In 1978, the Library Services Branch became the Department of Library and Information Services and was reorganized to separate archival and record management services from library services to the public and schools.  For a short period it operated as Information Services in the Department of Government Services.  In 1982 the Library Services Branch joined the Department of Heritage and Cultural Resources, alongside Yukon Archives. 

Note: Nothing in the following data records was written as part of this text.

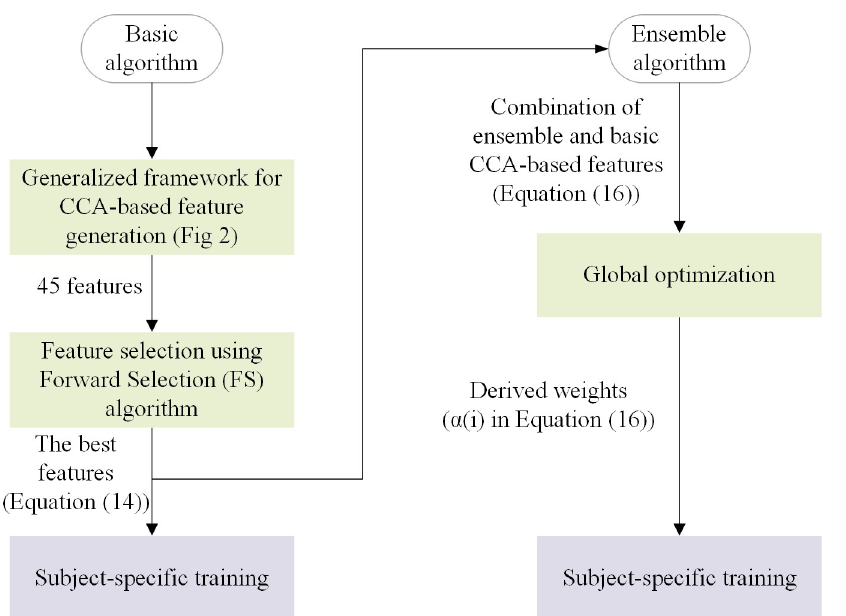
Fig 1. Structure of the proposed method and its ensemble version. Green and purple backgrounds represent subject-independent and subject-specific training, respectively.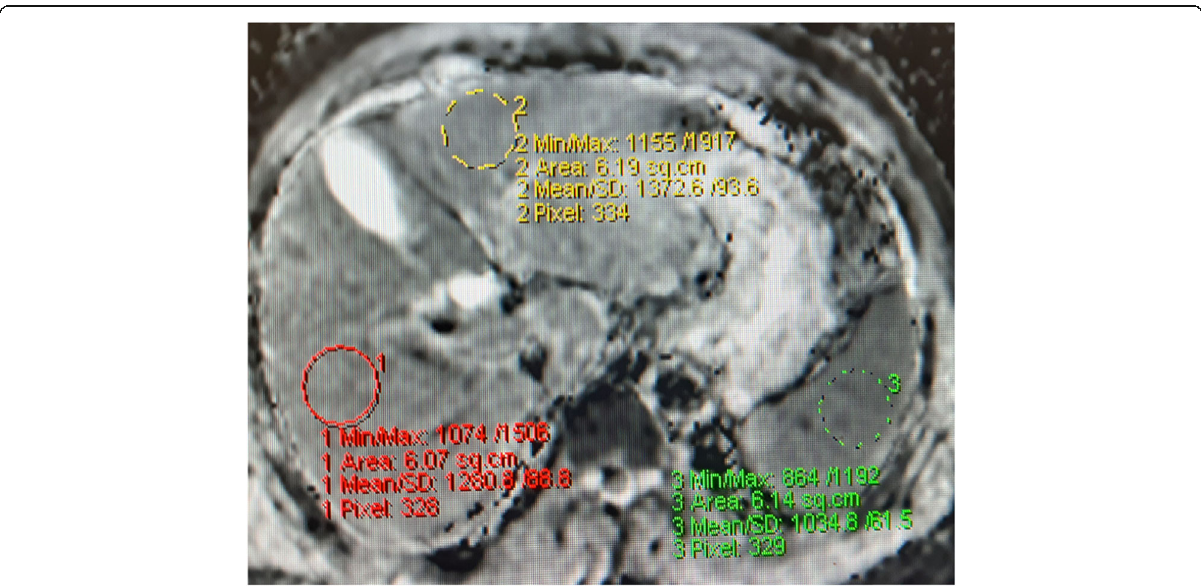
Fig. 1 DW-MR ( b = 800) image and ADC map of the liver and the spleen for a case of F2 stage [mean liver ADC value = 1376.3 mm 2 /s, mean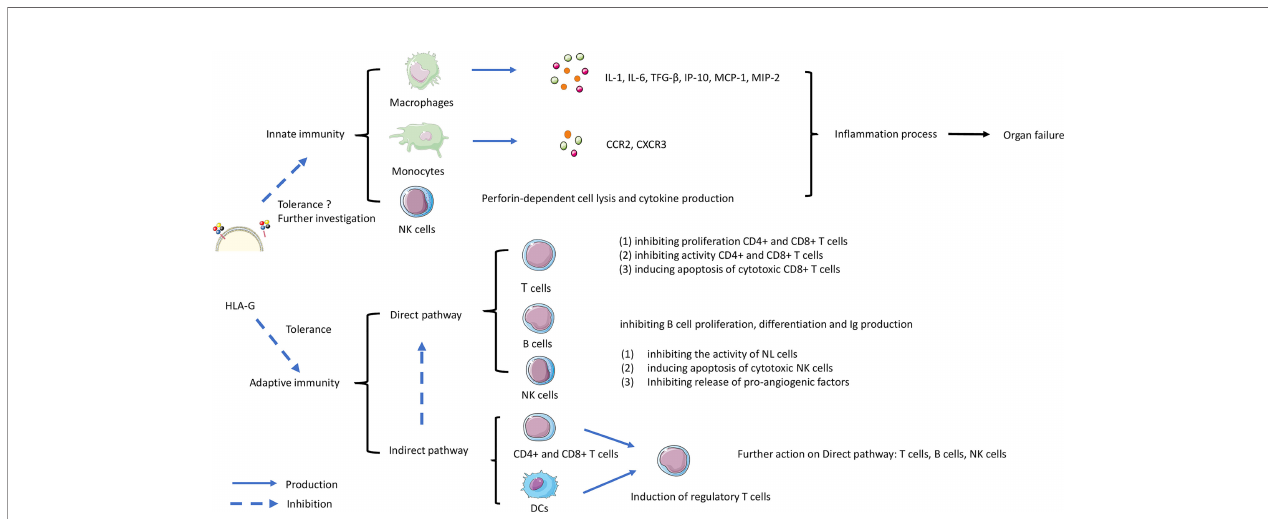
FIGURE 3 | The role of HLA-G in controlling rejection in organ transplantation. The complex process involves both innate and adaptive immunity. HLA-G interaction on macrophages, monocytes, and NK cells can trigger the production of cytokines leading the in fl ammation contributes to rejection. Another interaction work on adaptive immunity involved direct and indirect pathways. The direct pathway is HLA-G directly inhibiting immune effectors such as T cells, B cells, and Natural Killer (NK) cells. The indirect pathway involves HLA-G acting on dendritic cells (DC) and CD8+/CD4+ T cells. Subsequently acting on T regulatory cell (T reg) formation, then continue acting on the direct pathway with inhibiting the functional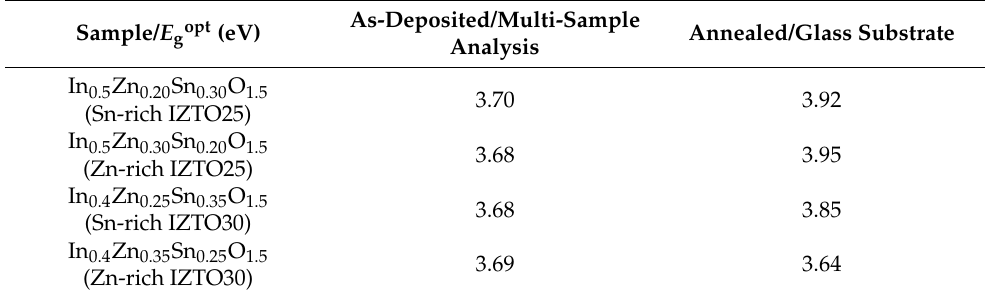
Table 2. Optical bandgap of as-deposited and annealed non-stoichiometric IZTO layers determined from Tauc plot. Sample/ E goptQuestion: Give a one-sentence summary of this figure.
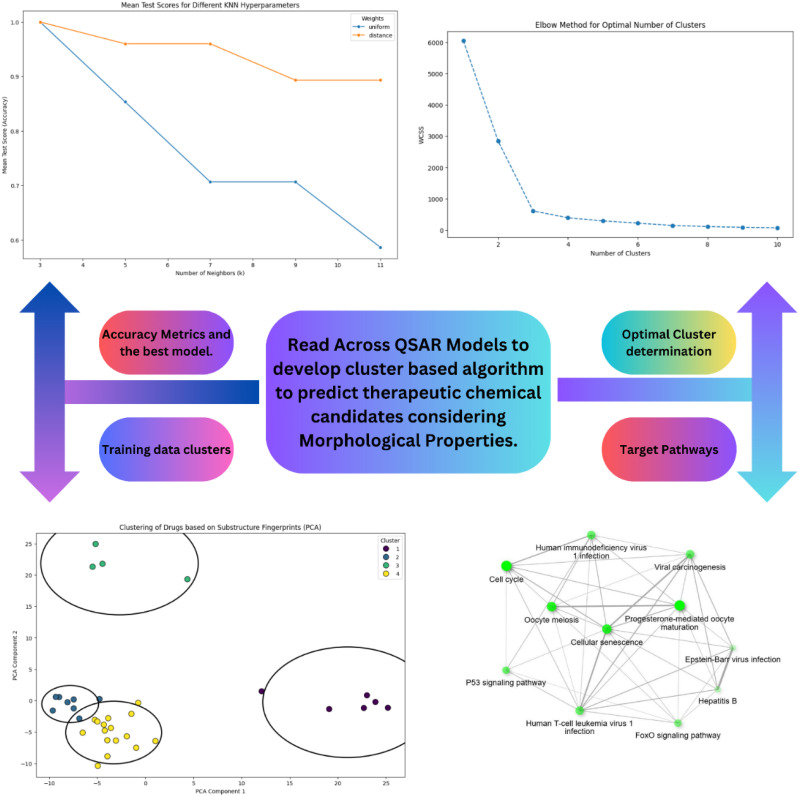
Answer: RASAR model to analyze the therapeutic drugs based on their morphological parameters and analyze the clustering based on the similarity of structural parameters among the chemical candidates. Additionally, we also included the accuracy metrics and model selection graph with the target biological pathways potentially involved with the MoA of the respective drugs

By this time, library branches were in place in Dawson City, Elsa, Faro, Haines Junction, Mayo, Teslin, Watson Lake and Whitehorse.  Volunteer community libraries or bookstations (for smaller communities) were operated in Carcross, Carmacks, Destruction Bay, Old Crow, Pelly Crossing, Ross River, Takhini and Teslin.  In addition, Beaver Creek, Burwash Landing and Keno City were provided with paperback service and service was provided to the Tungsten Library.

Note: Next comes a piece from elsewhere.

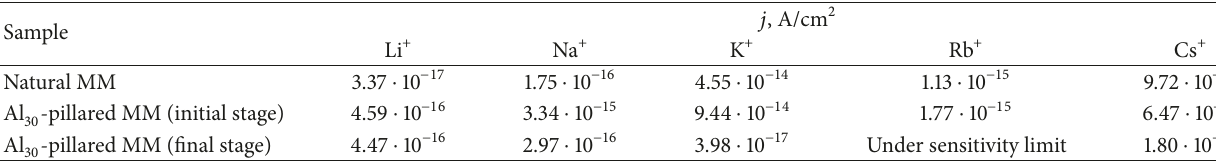
Table 1: Thermal emission current density of M + ions ( 𝑇 = 805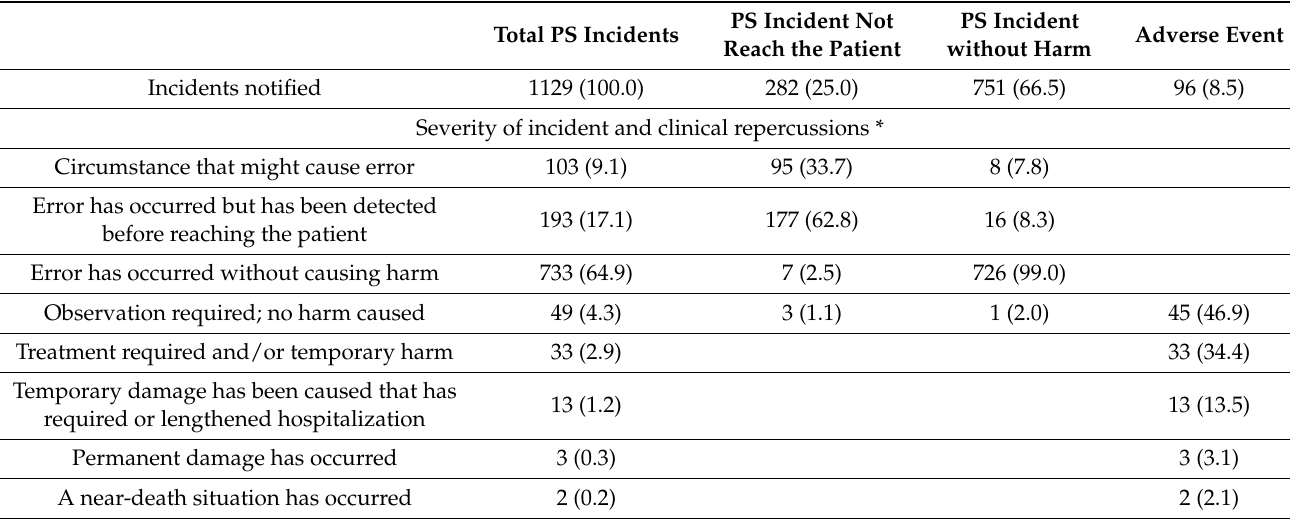
Figure 1. Flowchart illustrating how patient safety (PS) reports were selected, included, and excluded. Table 1. Distribution of type of incidents notified according to the severity and clinical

Libraries continued in the Department of Heritage and Culture through several name changes in the early 1980s, and then in a major government re-organisation in early 1984 were assigned to the Department of Education. 

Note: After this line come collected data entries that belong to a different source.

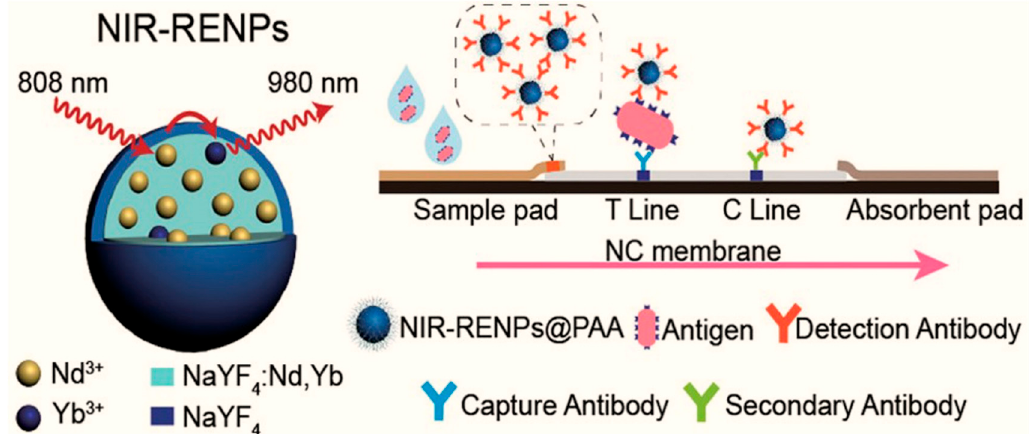
Figure 4. Near-Infrared Lanthanide—Doped Nanoparticles (NIR-RENPs), lateral flow immunoassay test format for the viral antigen detection. Reproduced with permission [124]. Copyright © 2020 American Chemical Society .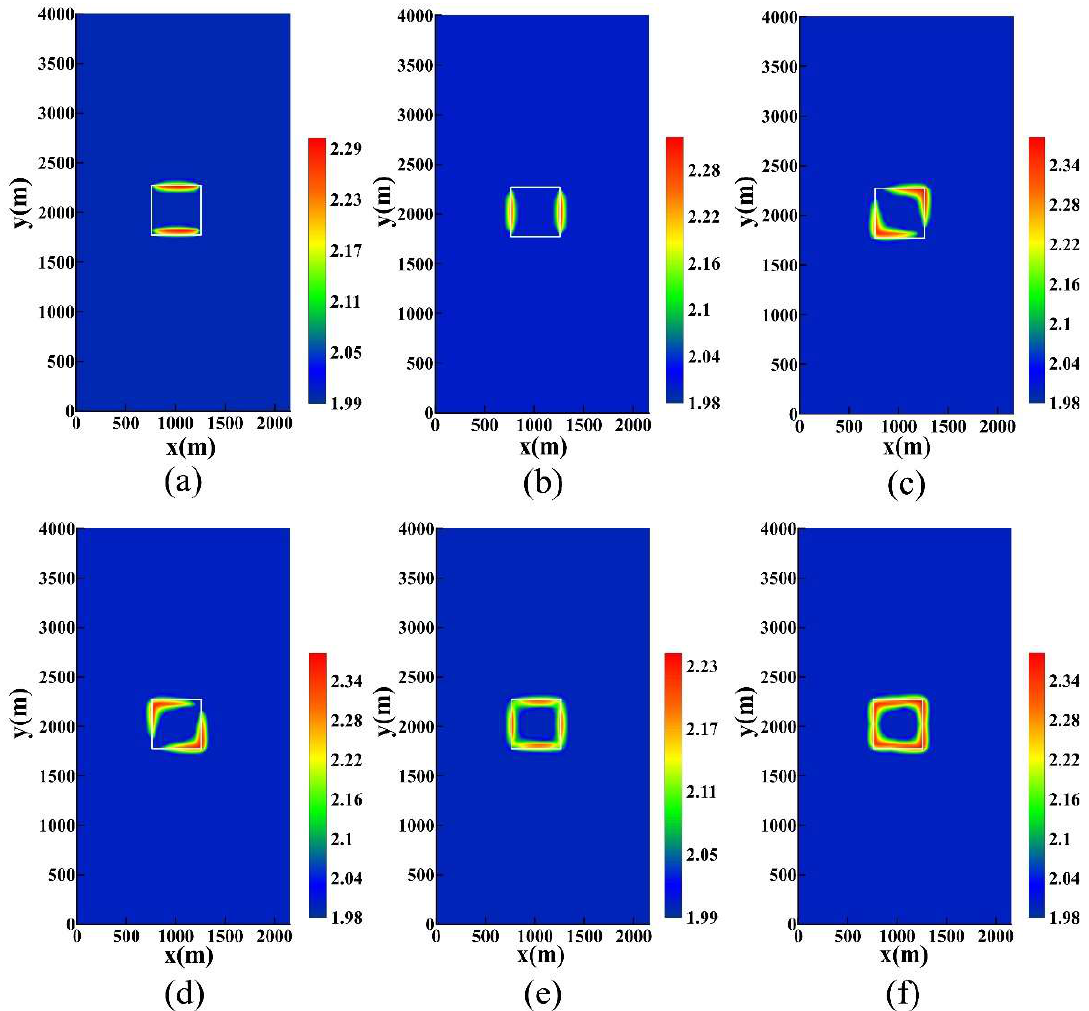
Figure 4. Fractal dimension results. ( a ) S-N direction; ( b ) W-E direction; ( c ) WN-SE direction; ( d ) NE-SW direction; ( e ) the maximum fractal dimension; ( f ) the average fractal dimension.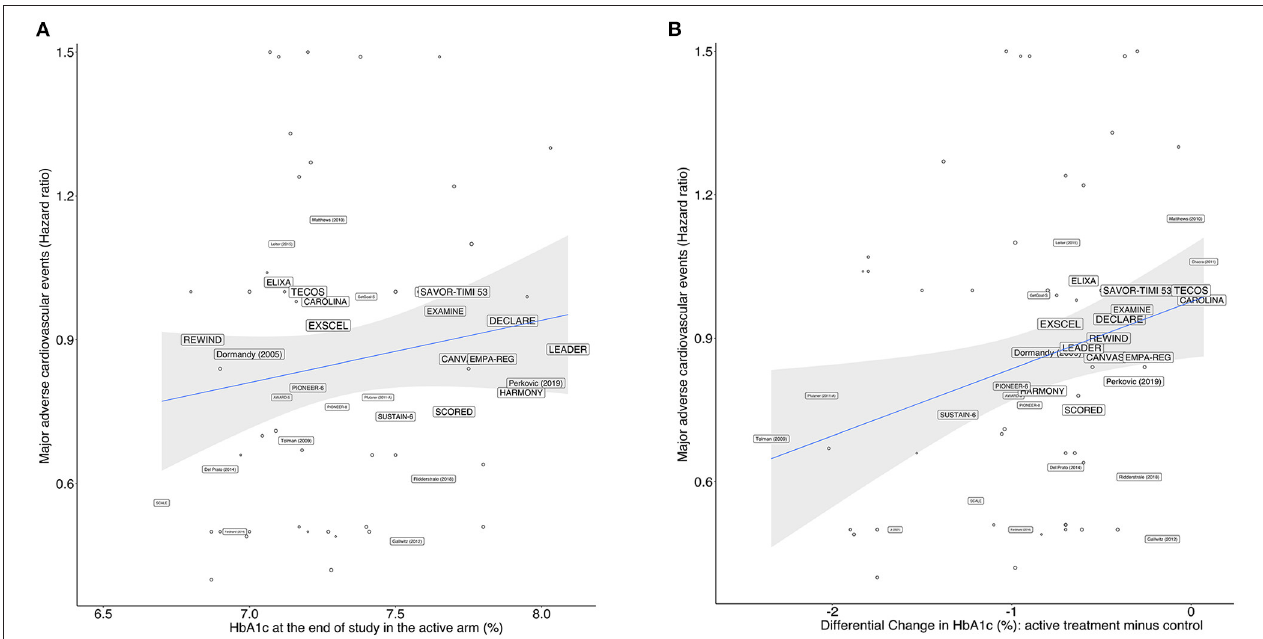
FIGURE 4 | Meta-regression model for all drugs showing the relationship between the HR for MACE vs.: (A) achieved HbA1c levels at study end in the active arms of each trial, and (B) differential change in HbA1c levels between active and control arms. The size of the trials’ name corresponds to their proportional weights in the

Community libraries (as they were by then called) were available in 8 locations outside of Whitehorse by the mid 1980s – Carcross, Carmacks, Dawson City, Faro, Haines Junction, Mayo, Teslin and Watson Lake.  In 1990, Ross River joined the group, and in 1999, Beaver Creek, Burwash Landing, Old Crow, Pelly Crossing and Tagish were upgraded to community libraries from volunteer branches.

The early1990s saw the first technological advances with the conversion of library collections to automated formats and the production of the first electronic catalogue, on the CD-ROM technology of the day. By mid decade, there were computers everywhere and keeping up with technology was a significant issue.  Many processes were done electronically and Internet access was available in some locations.  Funding from Industry Canada’s Community Access Programme and the Bill & Melinda Gates Foundation enabled Internet access in all Yukon libraries by 1999.  While access in the early years was through expensive dial-up, high speed access has been in place for a number of years enabling Yukoners to enjoy the benefits of connectivity while enjoying a Yukon lifestyle.

During this time library collections grew and programmes expanded.  A writer in residence programme was established, French, Northern and literacy collections and services were implemented, new media formats were incorporated into the collection, and a range of programmes for all ages including summer reading programmes and story times for children were encouraged.  Community libraries became established as central meeting points and a comfortable safe place to relax in.

Another whole scale re-organisation in 2002, as part of the government’s Renewal process, severed libraries from Yukon Archives and placed them in the Department of Community Services, first in the Service Yukon Branch and in 2004 as the Public Libraries Branch of the Community Development Division.  Libraries continued to grow and develop as they operated within the Community Services mandate.